Out-of-memory Flashcards
Disk
traditional storage medium
* rotating magnetic disk
* large (random) seek times
* can overwrite in place
* cheap but slow
Solid State Drives (NAND Flash)
based on semiconductors (no moving parts), usually NAND gates
* nowadays directly attached to PCIe (M.2/U.2) through NVMe interface
* an SSD consists of many flash chips
* higher bandwidth than disk and much faster random access
NAND Flash Organization
- data is stored on pages (e.g., 4KB or 16KB)
- pages are combined to blocks (e.g., 2MB)
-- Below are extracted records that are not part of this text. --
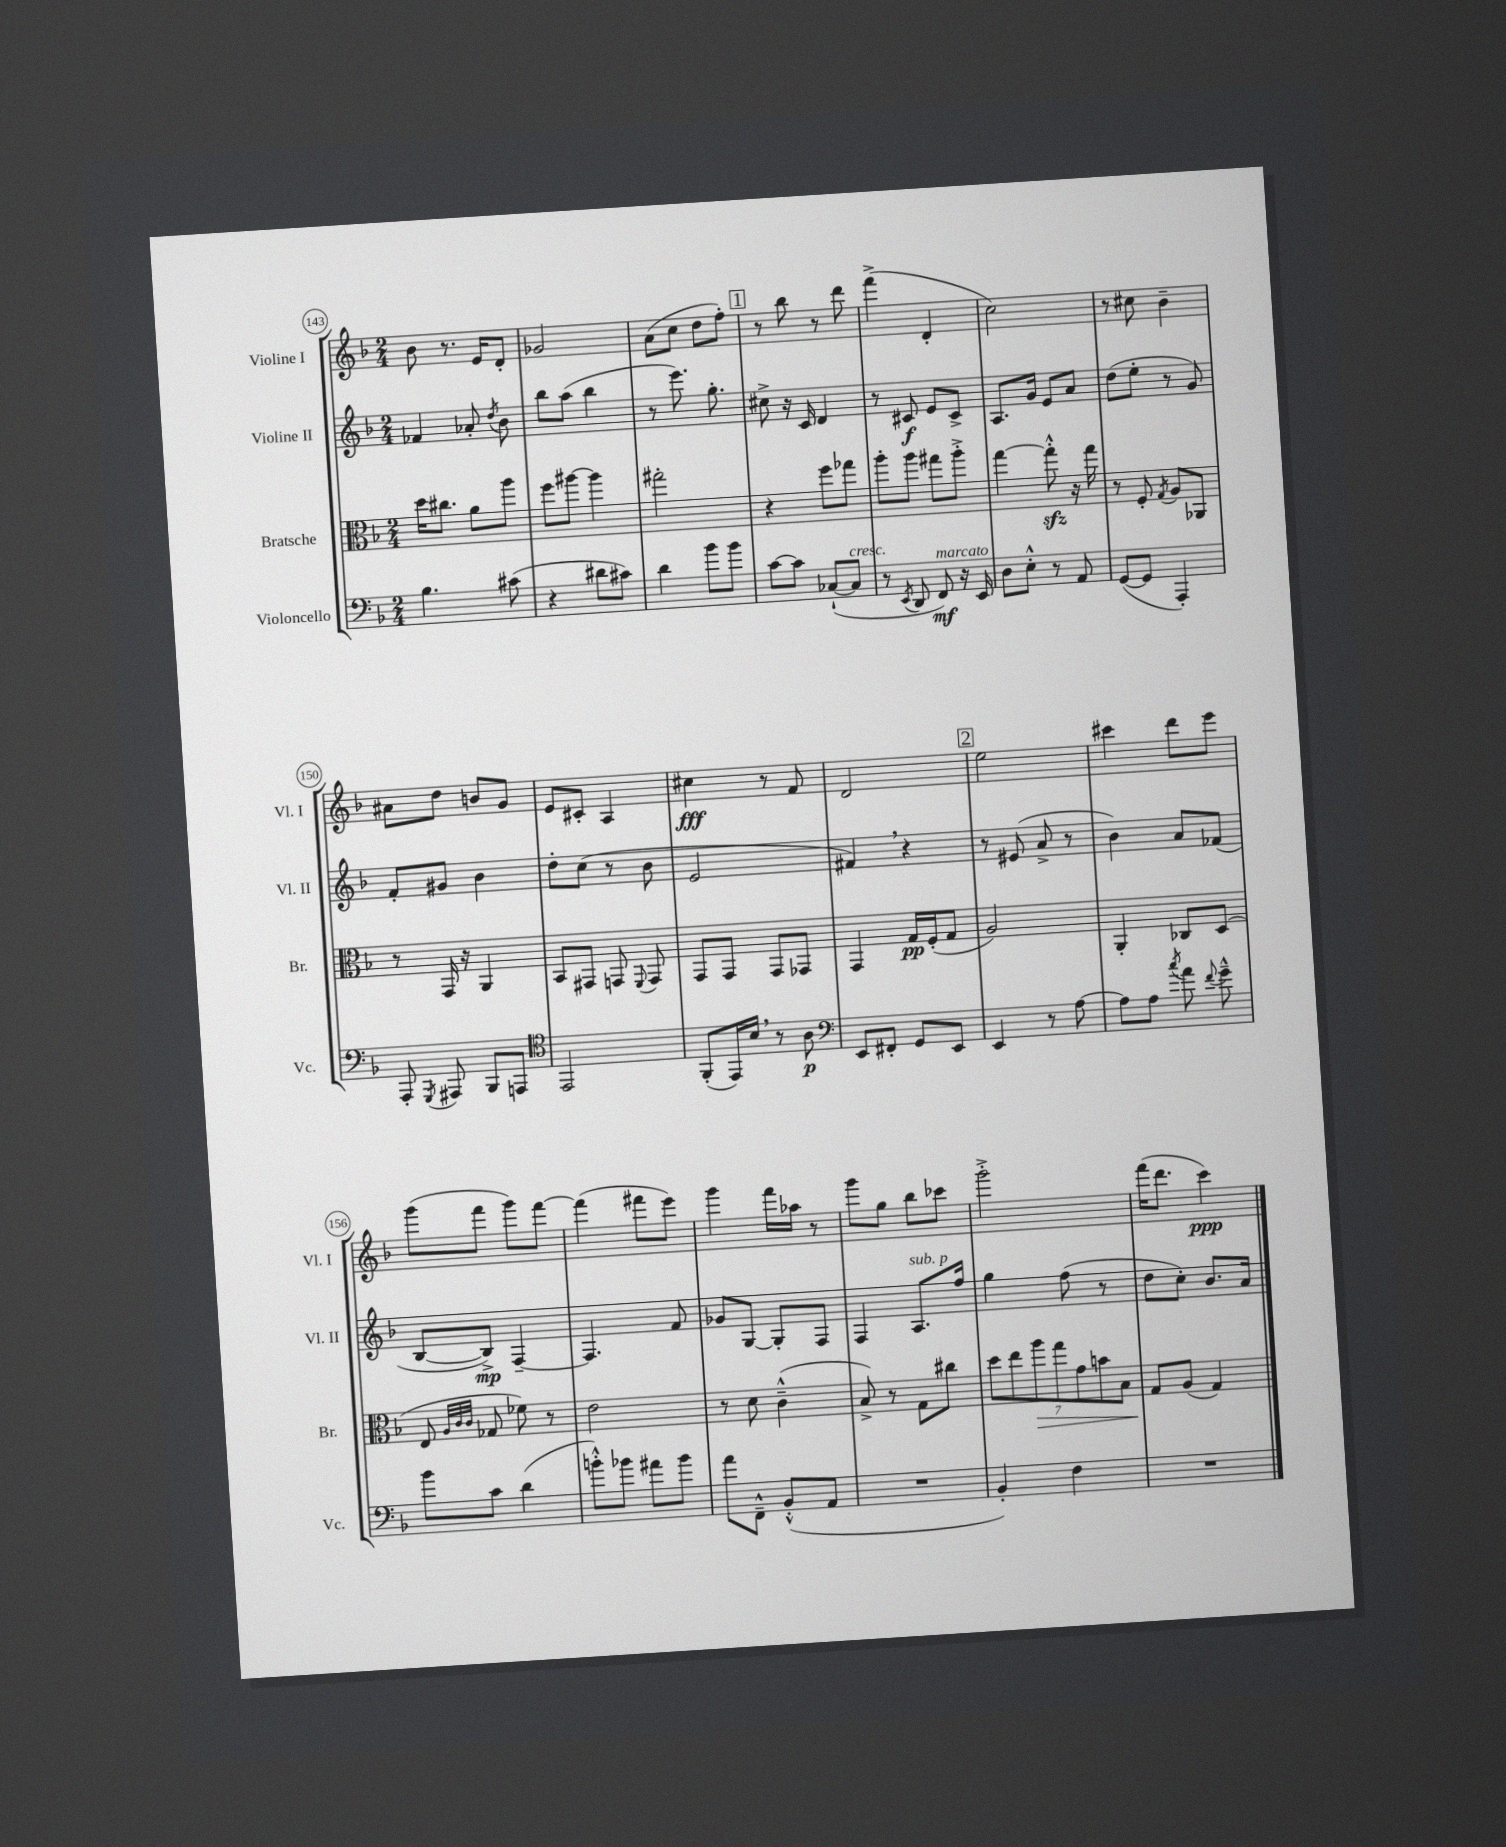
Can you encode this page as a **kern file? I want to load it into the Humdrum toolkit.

**kern	**kern	**kern	**kern
*staff4	*staff3	*staff2	*staff1
*clefF4	*clefC3	*clefG2	*clefG2
*k[b-]	*k[b-]	*k[b-]	*k[b-]
*M2/4	*M2/4	*M2/4	*M2/4
4.B-\	16dd\LK	4f-/	8b-\
.	8.cc#\J	.	.
.	.	.	8.r
.	8a\L	8a-'/	.
.	.	.	16e/LK
.	.	8qdd/	.
(8c#\	8aa\J	8b-\	8d'/J
=	=	=	=
4r	8ff\L	8bb-\L	2g-/
.	[8aa#\J	(8aa\J	.
8d#\L	4aa#\]	4bb-\	.
8c#\J)	.	.	.
=	=	=	=
4d\	2gg#'\	8r	(8a\L
.	.	8.eee\)	8cc\J
8b-\L	.	.	8dd\L
.	.	8.gg'\	.
8b-\J	.	.	8ff'\J)
=	=	=	=
[8c\L	4r	8cc#^\	8r
8c\]J	.	16r	8bb-\
.	.	16c/	.
([8C-`/L	8ff\L	4d/	8r
8C-/]J	8gg-\J	.	8ddd\
=	=	=	=
8r	8aa'\L	8r	(4fff^\
8qEE/	.	.	.
8DD/	8aa\J	8c#/	.
8FF/)	8gg#\L	8e/L	4d'/
16r	8aa'^\J	8c#^/J	.
16EE/	.	.	.
=	=	=	=
8D\L	[4gg\	8.A/L	2cc\)
8E'^^\J	.	.	.
.	.	16g/Jk	.
8r	8gg'^^\]	8e/L	.
8AA/	16r	8a/J	.
.	16gg\	.	.
=	=	=	=
([8GG/L	8r	(8dd\L	8r
8GG/]J	8F'/	8ee'\J	8cc#\
.	8qG/	.	.
4AAA'/)	8A/L	8r	4b-~\
.	8AA-/J	8g/)	.
=	=	=	=
8AAA'/	8r	8f'/L	8a#\L
8qGGG/	.	.	.
8AAA#/	16GG/	8g#/J	8dd\J
.	16r	.	.
8BBB-/L	4AA/	4b-\	8b/L
8AAA/J	.	.	8g/J
=	=	=	=
*clefC4	*	*	*
2EE/	8BB-/L	8dd'\L	8e/L
.	8GG#/J	(8cc\J	8c#'/J
.	8GG/	8r	4A/
.	8qqFF/	.	.
.	8GG/	8b-\	.
=	=	=	=
(8FF'/L	8GG/L	2e/	4cc#\
16EE/L)	8GG/J	.	.
16B-/JJ	.	.	.
8r	8GG/L	.	8r
8A\	8GG-/J	.	8f/
=	=	=	=
*clefF4	*	*	*
8EE/L	4GG/	4f#/)	2d/
8FF#'/J	.	.	.
8GG/L	16G/LL	4r	.
.	(16F'/J	.	.
8EE/J	8G/J	.	.
=	=	=	=
4EE/	2A/)	8r	2ee\
.	.	(8e#/	.
8r	.	8a^/	.
[8A\	.	8r	.
=	=	=	=
8A\]L	4AA'/	4b-\)	4ccc#\
8A\J	.	.	.
8qcc/	.	.	.
8a\	8C-/L	8a/L	8ddd\L
8qqf/	.	.	.
8g~^^\	(8D/J	(8f-/J	8eee\J
=	=	=	=
8b-\L	8E/	[8B-/L	(8ggg\L
.	32qqA/LLL	.	.
.	32qqc/	.	.
.	32qqc/JJJ	.	.
8c\J	8G-/	8B-^/]J)	8fff\J
(4d\	8f-\)	[4F~/	8ggg\L)
.	8r	.	[8fff\J
=	=	=	=
8b'^^\L)	2e\	4.F/]	(4fff\]
8b-\J	.	.	.
8a#\L	.	.	8fff#\L
8b-\J	.	8f/	8eee\J)
=	=	=	=
8a\L	8r	8g-/L	4ggg\
8FF~^^\J	8d\	[8G/J	.
(8BB-'^^/L	(4c~^^\	8G'/]L	16fff\LL
.	.	.	16aa-\JJ
8AA/J	.	8F/J	8r
=	=	=	=
2r	8B-^/)	4F/	8ggg\L
.	8r	.	8gg\J
.	8G\L	8.A/L	8bb-\L
.	8cc#\J	.	8ccc-\J
.	.	16ff/Jk	.
=	=	=	=
4BB-'/)	14dd\L	4gg\	2ggg'^\
.	14ee\	.	.
.	14aa\	.	.
.	14gg\	.	.
4F\	.	(8ff\	.
.	14g\	.	.
.	14b\	.	.
.	.	8r	.
.	14B-\J	.	.
=	=	=	=
2r	8G/L	8dd\L	(16fff\LK
.	.	.	8.ddd\J
.	(8A/J	8cc'\J)	.
.	4G/)	8.b-/L	4ccc\)
.	.	16a/Jk	.
==	==	==	==
*-	*-	*-	*-
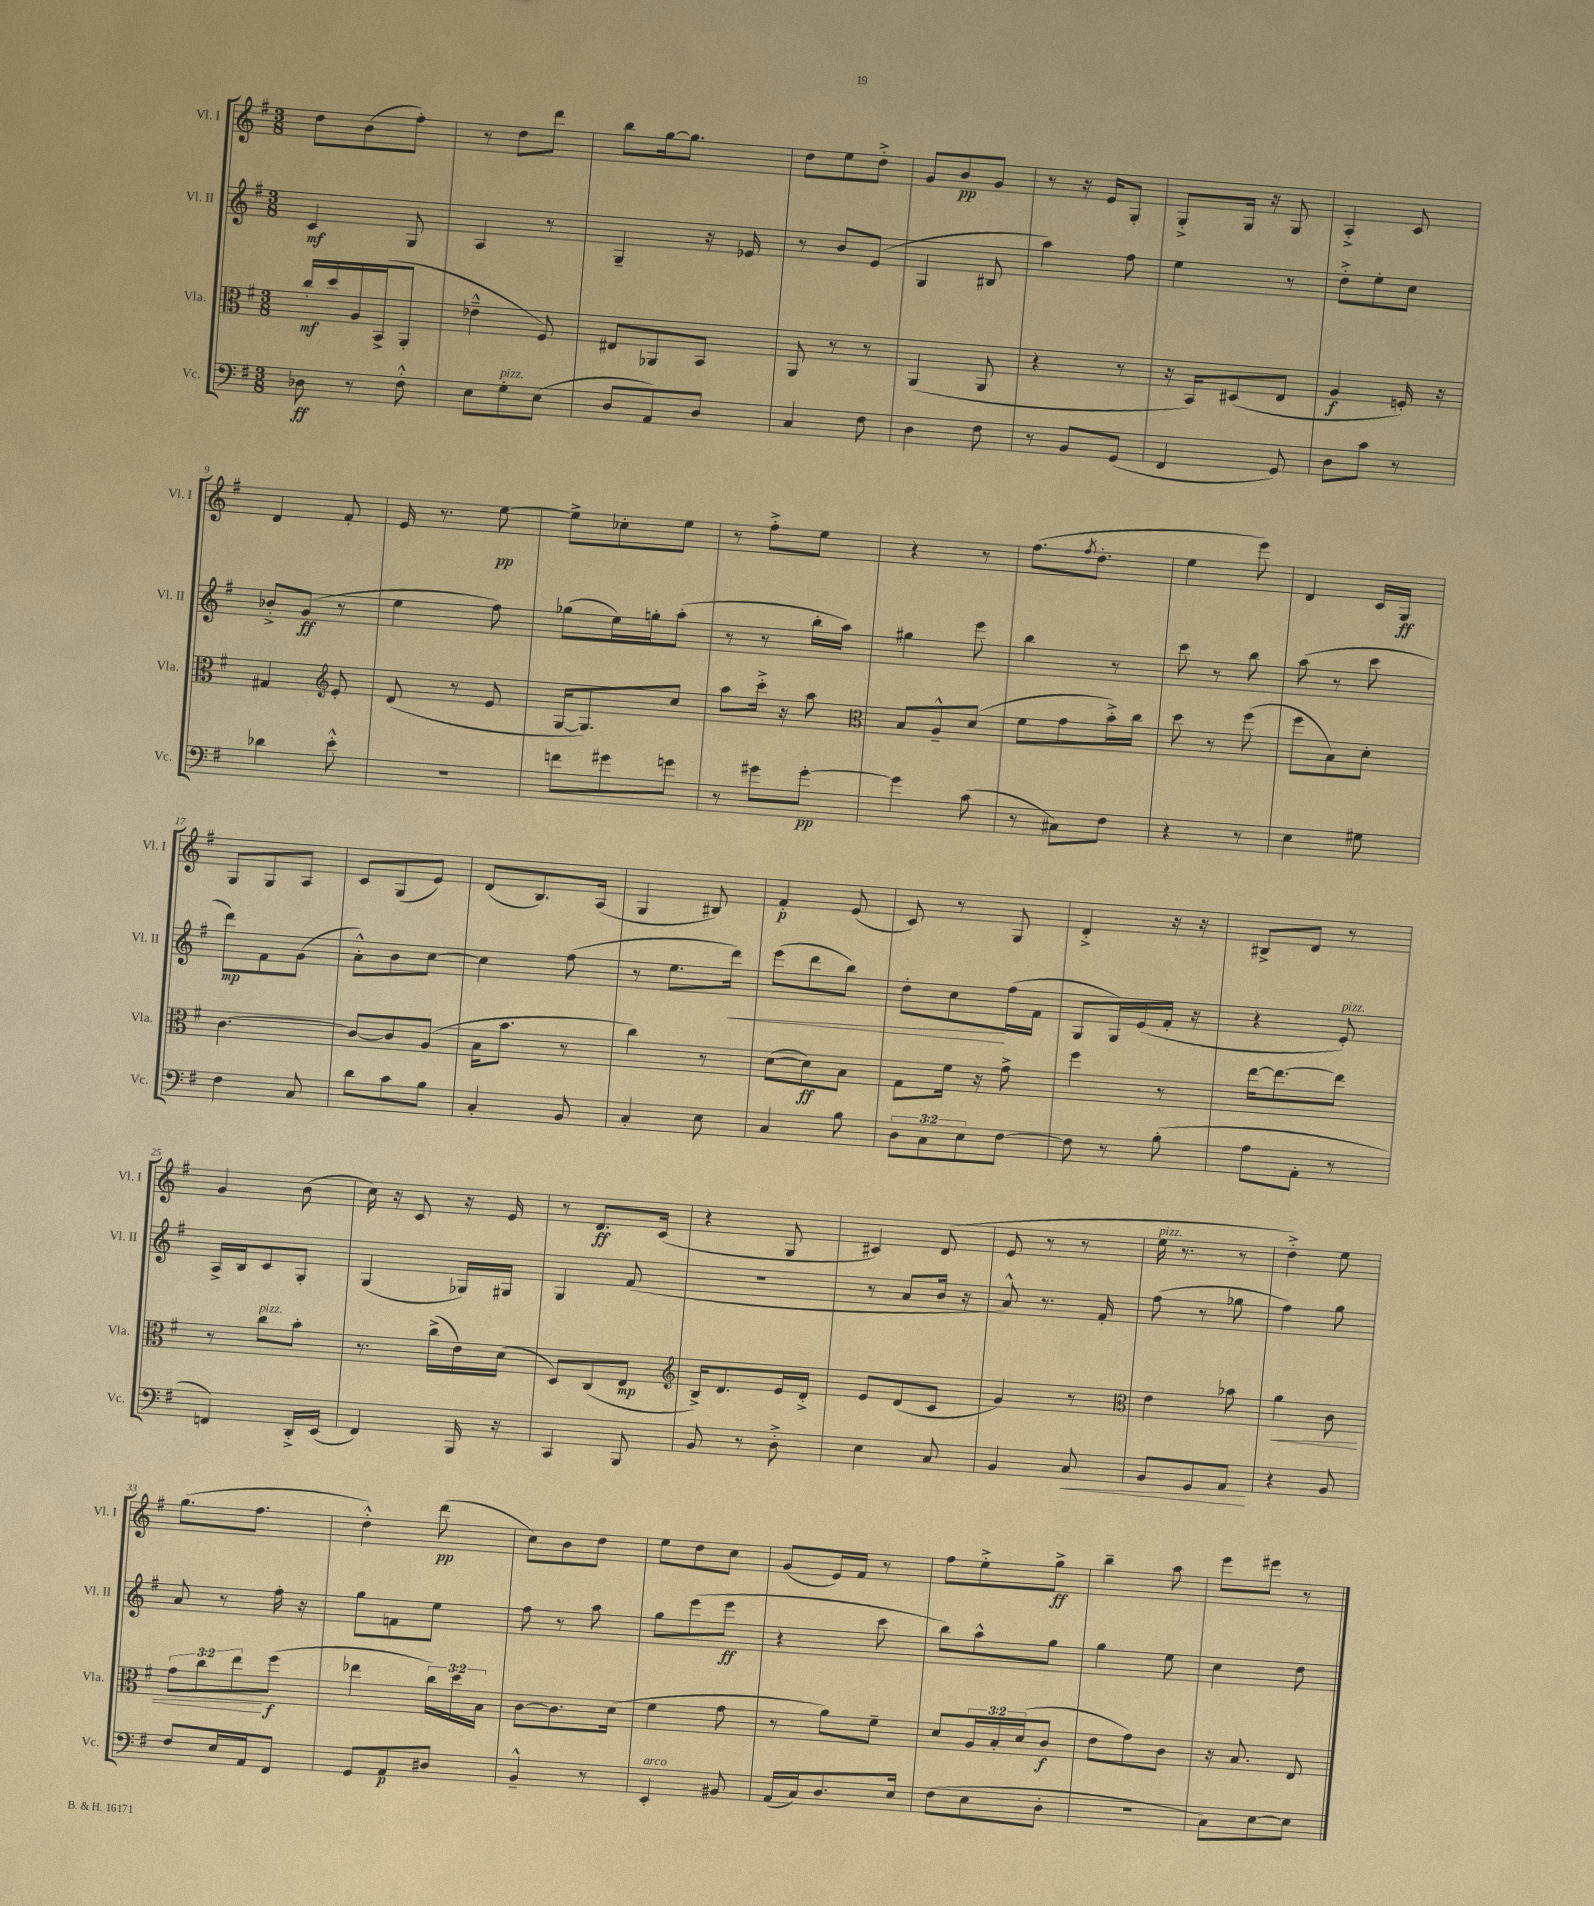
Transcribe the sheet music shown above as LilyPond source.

<<
\new StaffGroup <<
\new Staff = "s0" \with { instrumentName = "Vl. I" shortInstrumentName = "Vl. I" } {
    \clef treble \key g \major \numericTimeSignature \time 3/8
    d''8 b'8( fis''8-.) |
    r8 d''8 d'''8 |
    b''8 g''16~ g''8. |
    d''8 e''8 d''8-.-> |
    g'8 b'8\pp g'8 |
    r8 r16 e'16 g8-. |
    g8-.-> g16 r16 g8 |
    a4-.-> c'8 |
    d'4 fis'8-. |
    e'16 r8. e''8~\pp |
    e''8-> ces''8-. e''8 |
    r8 fis''8-.-> e''8 |
    r4 r8 |
    fis''8.( \acciaccatura { fis''8 } d''8.-. |
    e''4 e'''8) |
    d'4 c'16 g16\ff |
    g8 g8 a8 |
    c'8 g8( e'8) |
    d'8( b8.) a16( |
    g4 bis8) |
    fis'4-.\p e'8( |
    c'8) r8 g8 |
    d'4-.-> r16 r16 |
    bis8-> d'8 r8 |
    g'4 b'8( |
    c''16) r16 c'8 r16 e'16 |
    r8 d'8.\ff c'16( |
    r4 g8 |
    cis'4) d'8( |
    e'8 r8 r8 |
    e''16^\markup { \italic "pizz." } r8. r8 |
    d''4-.->) e''8 |
    g''8.( fis''8. |
    d''4-.-^) d'''8\pp( |
    c''8) b'8 d''8 |
    e''8 d''8 c''8 |
    g'8( e'16) fis'16 r8 |
    fis''8 e''8-.-> g''8->\ff |
    b''4-- a''8 |
    e'''8 eis'''8 r8 \bar "|." |
}
\new Staff = "s1" \with { instrumentName = "Vl. II" shortInstrumentName = "Vl. II" } {
    \clef treble \key g \major \numericTimeSignature \time 3/8
    c'4\mf g8 |
    a4 r8 |
    g4-- r16 ees'16 |
    r8 b'8 e'8( |
    g4 bis8 |
    a''4) fis''8 |
    e''4 r8 |
    d''8-.-> e''8-. c''8 |
    bes'8-.-> g'8\ff( r8 |
    e''4 fis''8) |
    ges''8( e''16) g''16-. a''8-.( |
    r8 r8 b''16-. a''16) |
    gis''4 e'''8 |
    b''4 r8 |
    c'''8 r8 b''8 |
    a''8( r8 c'''8 |
    d'''8\mp) fis'8 g'8( |
    a'8-.-^) b'8 c''8~ |
    c''4 fis''8( |
    r8 e''8. d'''16\<) |
    e'''8( d'''8 b''8) |
    d''8-. c''8\! fis''16( fis'16 |
    g8 g16) e'16( fis'16-. r16 |
    r4 e'8-.^\markup { \italic "pizz." }) |
    a16-> b16 c'8 g8-. |
    g4( ges16) gis16 |
    g4 fis'8( |
    R4. |
    r8 a'8 b'16 r16 |
    a'8-^) r8. fis'16-. |
    fis''8( r8 ges''8 |
    fis''4) g''8 |
    a'8 r8 fis''16-. r16 |
    g''8 f'8 e''8 |
    fis''8 r8 a''8 |
    g''8 e'''8( e'''8\ff |
    r4 c'''8 |
    b''8) a''8-^ g''8 |
    g''4 e''8 |
    c''4 d''8 \bar "|." |
}
\new Staff = "s2" \with { instrumentName = "Vla." shortInstrumentName = "Vla." } {
    \clef alto \key g \major \numericTimeSignature \time 3/8 \override Staff.TupletNumber.text = #tuplet-number::calc-fraction-text
    c''16-.\mf d''16 a16 b,16->( a,8-. |
    ees'4---^ fis8) |
    eis8 aes,8 b,8 |
    a,8 r8 r8 |
    a,4( a,8 |
    r4 r8 |
    r16 b,16) dis8( e8 |
    a4\f f16-.) r16 |
    gis4 \clef treble e'8-. |
    d'8( r8 e'8 |
    g16~ g8.) c''8 |
    a''8 c'''16-.-> r16 a''8 |
    \clef alto b8 a8---^ d'8( |
    fis'8 g'8 b'16-.->) c''16 |
    d''8 r8 fis''8( |
    fis''8 b8) d'8-. |
    c'4.~ |
    c'8~ c'8 a8( |
    b16 b'8. r8 |
    c''4) r8 |
    d'8~( d'8\ff) b8 |
    g8 fis'16 r16 g'8-> |
    fis''4 r8 |
    e''16~ e''8.~ e''8 |
    r8 c''8^\markup { \italic "pizz." } b'8-. |
    r8. c''16->( e'16) d'16( |
    d8) c8( e8\mp |
    \clef treble b16->) d'8. e'16 d'16-.-> |
    e'8 d'8( c'8 |
    g'4) r8 |
    \clef alto e'4 bes'8 |
    a'4\< c'8 |
    \tuplet 3/2 { g'8 c''8 e''8\! } fis''8\f( |
    ees''4 \tuplet 3/2 { c''16) d''16 b16 } |
    c'8~ c'8. d'16( |
    fis'4 g'8 |
    r8 a'8) fis'8-- |
    d'8 \tuplet 3/2 { a16 b16-. d'16( } c'8\f |
    e'8 g'8) c'8 |
    r16 b8. e8 \bar "|." |
}
\new Staff = "s3" \with { instrumentName = "Vc." shortInstrumentName = "Vc." } {
    \clef bass \key g \major \numericTimeSignature \time 3/8 \override Staff.TupletNumber.text = #tuplet-number::calc-fraction-text
    des8\ff r8 fis8-.-^ |
    e8 g8-.^\markup { \italic "pizz." } e8( |
    d8 a,8) d8 |
    c4 fis8 |
    d4 fis8 |
    r8 b,8 g,8( |
    fis,4 g,8) |
    d8 c'8 r8 |
    des'4 e'8-.-^ |
    R4. |
    f'8 gis'8 g'8 |
    r8 gis'8 gis'8~-.\pp |
    gis'4 c'8( |
    r8 cis8) fis8 |
    r4 r8 |
    e4 gis8 |
    fis4 c8 |
    d'8 c'8 b8 |
    c4-. b,8 |
    c4-. e8 |
    c4 b8 |
    \tuplet 3/2 { d8 c8 e8 } fis8~ |
    fis8 r8 b8-.( |
    a8 a,8-. r8 |
    f,4) d,16-.-> e,16( |
    fis,4) b,,16 r16 |
    c,4 b,,8 |
    b,8 r8 d8-.-> |
    e4 c8 |
    b,4 c8\< |
    b,8 g,8 a,8\! |
    r4 b,8 |
    fis8 e16 a,16 fis,8 |
    g,8 a,8\p dis8 |
    b,4---^ r8 |
    e,4-.^\markup { \italic "arco" } bis,8 |
    a,16( c16) d8. e16 |
    fis8( e8 d8-. |
    r4. |
    c8) e8~ e8 \bar "|." |
}
>>
>>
- not possible to overwrite a page, must erase the full block first
Zoned NameSpaces (ZNS)
- Zoned Names expose out-of-place nature of device
- device is split into zones, each zone can only be written to sequentially
- requires application to implement garage collection
- can reduce write amplification
Persistent Memory Failure Atomicity
- PMem stores are buffered in the CPU caches
- programs cannot prevent eviction
- but can force eviction using explicit cache write-back or flush instructions
FP-Tree
- persistent B-tree optimized for PMem
- inner nodes have conventional layout and are stored in DRAM
- on crash inner nodes are recovered from leaf nodes
- leaves are unsorted
- “fingerprints”: 1-byte hash at the beginning of the node speeds up search
Btree
- the standard out-of-memory data structure is the B-tree
- large fanout minimizes number of disk accesses
- usually combined with a buffer manager (i.e., page cache)
- fixed-size nodes work well with SSD/disk and cache
Log-Structured Merge Trees (LSM)
- LSM trees can improve write amplification (in particular for random-write
workloads) at the cost of read amplification - basic idea:
- out-of-place writes
- periodic merges of sorted runs
Important Optimizations
- in-memory Bloom filter for each run:
- only need to access run if Bloom filter has true or false positive
- depending on desired false positive rate, takes 4-16 bits per key
- partitioning: split runs into independent ranges
- reduces peak memory consumption
- makes large merges less invasive
- may reduce write amplification for non-random access patterns
- works for both merging policies
Why do we need cache coherency protocol?
to provide the illusion of a single main memory
what cache coherency protocol did we discuss in the lecture?
what does this acronym stand for?
MESI protocol, which has the following states:
* Modified: cache line is only in current cache and has been modified
* Exclusive: cache line is only in current cache and has not been modified
* Shared: cache line is in multiple caches
* Invalid: cache line is unused
what guarantees does C++ give you when a data race occurs?
sequencial consistency
- what are the default ordering guarantees for std::atomic
non-atomic loads and stores are not reordered around atomics
- how many bytes can be atomically handled on x86-64?
atomic operations only work on 1, 2, 4, or 8 byte data that is aligned
- what memory ordering does x86-64 use?
Total Store Order